Wednesday, October 24, 2007

Sobre a chuva







"Tomate tá cinco! Tomate tá cinco!" Demorei a entender por que tinha tanta gente vendendo tomate na rua, ainda mais num dia chuvoso, até que percebi que não eram tomates que estavam oferecendo, mas guarda-chuvas (au)"tomáticos". Meu ouvido transformou "(Au)tomático a cinco!" em "Tomate tá cinco!". Vai entender.

Eu já estava com o meu tomático, sempre que chove compro um, e tinha acabado de chegar ao prédio da editora depois de duas horas de um percurso que geralmente consome 30 minutos (Ipanema-Centro). Num determinado trecho, o trânsito ficou tão parado que pensei em Weekend, o filme de Jean-Luc Godard inspirado no conto de Julio Cortázar, A autopista do sul, sobre um engarrafamento-monstro, que acaba fazendo as pessoas cedrem aos instintos mais rudimentares e regredirem a um estágio bárbaro da civilização. Senti saudade da época, já remota, em que Godard e Cortázar tinham alguma relevância.
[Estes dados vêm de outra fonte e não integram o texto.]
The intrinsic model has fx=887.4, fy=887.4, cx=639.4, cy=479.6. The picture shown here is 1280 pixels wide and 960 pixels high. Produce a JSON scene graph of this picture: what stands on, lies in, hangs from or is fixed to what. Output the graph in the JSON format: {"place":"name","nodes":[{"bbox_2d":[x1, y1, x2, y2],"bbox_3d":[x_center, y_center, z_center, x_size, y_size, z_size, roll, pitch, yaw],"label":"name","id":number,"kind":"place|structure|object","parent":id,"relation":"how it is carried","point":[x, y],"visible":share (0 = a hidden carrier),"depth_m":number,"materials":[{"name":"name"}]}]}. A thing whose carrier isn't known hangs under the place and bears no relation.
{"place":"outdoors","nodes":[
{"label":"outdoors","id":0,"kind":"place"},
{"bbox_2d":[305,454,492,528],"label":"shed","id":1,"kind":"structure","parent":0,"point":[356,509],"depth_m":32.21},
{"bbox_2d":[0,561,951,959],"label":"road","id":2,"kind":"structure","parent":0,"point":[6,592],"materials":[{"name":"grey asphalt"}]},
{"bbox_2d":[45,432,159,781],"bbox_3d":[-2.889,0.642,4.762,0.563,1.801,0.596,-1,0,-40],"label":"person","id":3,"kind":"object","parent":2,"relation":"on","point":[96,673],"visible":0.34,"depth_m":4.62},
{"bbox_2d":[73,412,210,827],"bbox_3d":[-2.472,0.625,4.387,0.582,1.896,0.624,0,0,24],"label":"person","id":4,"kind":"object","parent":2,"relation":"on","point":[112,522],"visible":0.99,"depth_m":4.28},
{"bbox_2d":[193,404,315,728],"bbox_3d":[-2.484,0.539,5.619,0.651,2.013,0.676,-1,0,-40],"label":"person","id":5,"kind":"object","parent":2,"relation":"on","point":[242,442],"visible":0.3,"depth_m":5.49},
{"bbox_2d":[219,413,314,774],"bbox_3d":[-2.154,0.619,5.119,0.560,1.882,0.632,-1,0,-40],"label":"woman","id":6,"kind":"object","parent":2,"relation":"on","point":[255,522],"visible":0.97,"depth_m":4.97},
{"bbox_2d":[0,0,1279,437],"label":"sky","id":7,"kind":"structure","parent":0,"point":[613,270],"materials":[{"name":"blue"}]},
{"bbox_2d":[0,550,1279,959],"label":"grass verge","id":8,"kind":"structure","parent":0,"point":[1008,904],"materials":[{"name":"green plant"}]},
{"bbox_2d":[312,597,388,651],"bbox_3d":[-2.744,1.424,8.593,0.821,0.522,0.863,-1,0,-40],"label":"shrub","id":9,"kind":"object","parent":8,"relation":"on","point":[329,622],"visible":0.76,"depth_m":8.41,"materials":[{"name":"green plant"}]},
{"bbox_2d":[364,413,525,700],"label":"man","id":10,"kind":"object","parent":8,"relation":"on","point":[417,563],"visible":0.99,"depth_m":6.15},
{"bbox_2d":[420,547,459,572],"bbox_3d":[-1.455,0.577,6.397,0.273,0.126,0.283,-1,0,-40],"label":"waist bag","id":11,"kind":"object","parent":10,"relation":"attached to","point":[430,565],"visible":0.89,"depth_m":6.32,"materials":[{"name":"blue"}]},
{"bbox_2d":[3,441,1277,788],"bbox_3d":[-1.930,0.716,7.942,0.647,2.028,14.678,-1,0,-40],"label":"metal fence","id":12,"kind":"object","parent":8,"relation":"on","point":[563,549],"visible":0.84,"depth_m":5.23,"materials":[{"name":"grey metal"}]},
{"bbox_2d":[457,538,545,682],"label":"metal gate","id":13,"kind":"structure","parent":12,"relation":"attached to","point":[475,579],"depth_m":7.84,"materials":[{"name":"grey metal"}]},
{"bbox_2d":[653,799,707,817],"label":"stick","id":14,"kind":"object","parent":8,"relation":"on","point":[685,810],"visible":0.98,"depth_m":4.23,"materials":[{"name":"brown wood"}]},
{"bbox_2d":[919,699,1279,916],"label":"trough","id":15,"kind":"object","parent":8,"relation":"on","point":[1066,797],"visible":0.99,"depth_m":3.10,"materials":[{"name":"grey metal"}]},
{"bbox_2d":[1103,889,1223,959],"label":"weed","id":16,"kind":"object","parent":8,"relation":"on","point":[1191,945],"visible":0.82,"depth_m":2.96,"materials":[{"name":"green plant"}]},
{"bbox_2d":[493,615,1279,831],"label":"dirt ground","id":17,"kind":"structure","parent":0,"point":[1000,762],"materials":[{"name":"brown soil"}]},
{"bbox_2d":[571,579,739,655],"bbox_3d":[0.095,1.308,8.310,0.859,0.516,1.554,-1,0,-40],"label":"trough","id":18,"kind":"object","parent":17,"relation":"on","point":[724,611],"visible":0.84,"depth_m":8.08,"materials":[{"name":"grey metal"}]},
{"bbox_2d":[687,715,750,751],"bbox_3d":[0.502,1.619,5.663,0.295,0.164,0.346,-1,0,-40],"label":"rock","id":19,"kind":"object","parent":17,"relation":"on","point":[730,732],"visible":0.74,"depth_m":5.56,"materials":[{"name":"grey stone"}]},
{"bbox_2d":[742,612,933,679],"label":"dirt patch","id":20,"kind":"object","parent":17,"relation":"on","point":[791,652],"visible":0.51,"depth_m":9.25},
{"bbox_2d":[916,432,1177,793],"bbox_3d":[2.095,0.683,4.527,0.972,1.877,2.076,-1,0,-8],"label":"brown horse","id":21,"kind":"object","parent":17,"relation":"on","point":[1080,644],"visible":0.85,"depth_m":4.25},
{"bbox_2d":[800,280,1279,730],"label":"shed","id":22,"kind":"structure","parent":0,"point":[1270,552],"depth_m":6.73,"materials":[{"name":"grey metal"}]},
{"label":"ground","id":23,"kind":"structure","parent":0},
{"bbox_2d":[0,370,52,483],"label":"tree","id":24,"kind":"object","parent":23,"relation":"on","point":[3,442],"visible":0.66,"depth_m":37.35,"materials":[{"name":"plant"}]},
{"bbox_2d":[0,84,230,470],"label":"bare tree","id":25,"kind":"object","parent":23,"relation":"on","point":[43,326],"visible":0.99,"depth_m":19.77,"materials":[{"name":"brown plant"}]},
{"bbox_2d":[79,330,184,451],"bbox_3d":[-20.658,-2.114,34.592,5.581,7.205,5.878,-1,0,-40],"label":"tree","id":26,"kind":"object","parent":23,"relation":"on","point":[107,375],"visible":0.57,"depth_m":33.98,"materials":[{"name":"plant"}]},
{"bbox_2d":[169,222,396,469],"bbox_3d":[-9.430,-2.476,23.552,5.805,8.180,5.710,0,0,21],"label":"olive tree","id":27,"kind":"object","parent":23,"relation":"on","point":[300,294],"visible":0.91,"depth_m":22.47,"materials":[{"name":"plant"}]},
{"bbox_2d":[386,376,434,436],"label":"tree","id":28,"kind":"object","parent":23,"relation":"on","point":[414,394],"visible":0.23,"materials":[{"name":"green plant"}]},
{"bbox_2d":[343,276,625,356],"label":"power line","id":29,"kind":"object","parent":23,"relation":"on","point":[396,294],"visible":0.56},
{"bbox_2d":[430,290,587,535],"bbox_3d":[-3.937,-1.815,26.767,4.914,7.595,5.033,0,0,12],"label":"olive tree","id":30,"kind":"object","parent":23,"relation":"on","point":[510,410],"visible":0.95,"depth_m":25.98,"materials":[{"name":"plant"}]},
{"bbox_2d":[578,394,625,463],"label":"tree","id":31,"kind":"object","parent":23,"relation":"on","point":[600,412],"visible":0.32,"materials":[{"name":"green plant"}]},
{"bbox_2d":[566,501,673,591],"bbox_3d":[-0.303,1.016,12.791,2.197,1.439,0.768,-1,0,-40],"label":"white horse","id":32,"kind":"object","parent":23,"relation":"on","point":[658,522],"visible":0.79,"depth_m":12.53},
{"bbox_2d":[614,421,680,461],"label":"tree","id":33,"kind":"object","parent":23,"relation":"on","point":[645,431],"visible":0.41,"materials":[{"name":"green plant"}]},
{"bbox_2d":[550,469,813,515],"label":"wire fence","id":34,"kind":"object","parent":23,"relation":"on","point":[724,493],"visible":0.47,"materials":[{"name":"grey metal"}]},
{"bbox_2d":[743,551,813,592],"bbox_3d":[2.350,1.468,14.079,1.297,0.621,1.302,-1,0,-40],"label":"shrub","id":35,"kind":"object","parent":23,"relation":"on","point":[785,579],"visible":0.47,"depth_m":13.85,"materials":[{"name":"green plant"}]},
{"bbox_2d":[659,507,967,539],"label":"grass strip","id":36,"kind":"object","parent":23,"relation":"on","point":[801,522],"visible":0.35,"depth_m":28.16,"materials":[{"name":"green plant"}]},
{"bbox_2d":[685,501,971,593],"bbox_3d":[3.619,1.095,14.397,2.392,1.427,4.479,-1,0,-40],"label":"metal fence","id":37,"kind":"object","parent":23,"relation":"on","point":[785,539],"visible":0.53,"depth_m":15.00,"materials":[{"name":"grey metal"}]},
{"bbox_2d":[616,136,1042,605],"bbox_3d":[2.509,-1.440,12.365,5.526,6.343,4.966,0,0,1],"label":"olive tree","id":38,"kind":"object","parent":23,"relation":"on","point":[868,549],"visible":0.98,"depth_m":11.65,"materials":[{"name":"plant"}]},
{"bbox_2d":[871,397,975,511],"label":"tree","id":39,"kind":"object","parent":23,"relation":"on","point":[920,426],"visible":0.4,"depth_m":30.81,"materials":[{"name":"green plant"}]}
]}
A violência e a barbárie se tornaram rotineiras. Ver sete mil toneladas de terra caindo sobre a entrada do Túnel Rebouças não despertou exatamente surpresa, nem indignação. Na verdade o que me espanta é que coisas assim não aconteçam todos os dias, tamanha é a irresponsabilidade com que os governos, um após outro, deixaram as favelas ocuparem as encostas, de forma criminosa. Mas, pensando bem, nem isso me espanta mais. Somos a enésima geração de atores vivendo os personagens de um mesmo roteiro. As coisas, as estruturas, os padrões nos ultrapassam e sobrevivem a nós. Gente pobre morrendo ou perdendo tudo (mesmo quem não tem nada), classe média sofrendo para chegar ao trabalho etc. Quantas vezes esse roteiro já não foi encenado?

Quem usa muito a Internet, como eu, já deve ter recebido uma mensagem com esse assunto: "Não precisa ler, basta repassar!". Ora, se todos só repassarem, sem ler, qual é o sentido da mensagem? Justamente, o sentido é este: movimentar alguma coisa, gerar algum tráfego, sentir a ilusão de que alguma coisa está acontecendo, ou de que estaremos fazendo algo relevante se passarmos adiante uma mensagem que sequer lemos. Já minha humilde ilusão de revolta é não ler, nem repassar.

Outra ilusão de revolta e pseudo-engajamento que tem sido muito freqüente é classificar de fascista tudo aquilo de que discordamos. Tropa de elite é uma vítima disso. Não quero escrever agora sobre o filme, mas seguramente ele levanta diversas questões pertinentes. Curiosamente, quem ergueu a voz mais alto em protesto não foi a PM, esculhambada do início ao fim do filme, mas... os injustiçados maconheiros. Como??? Quer dizer que quem fuma é cúmplice do tráfico??? Que absurdo!!! Pois é: triste do país em que as verdades provocam indignação, e a hipocrisia é recompensada com o silêncio. É por isso que a nossa vida está assim.

2 comments:

Anonymous said...

Estamos anestesiados mesmo... e nem com tantas toneladas de terra impedindo o nosso caminho nos mexemos para fazer alguma coisa! E como bons cariocas, daqui há pco estamos fazendo piadas...

Vivian said...

Outro excelente texto! Gosto muito de como vc escreve.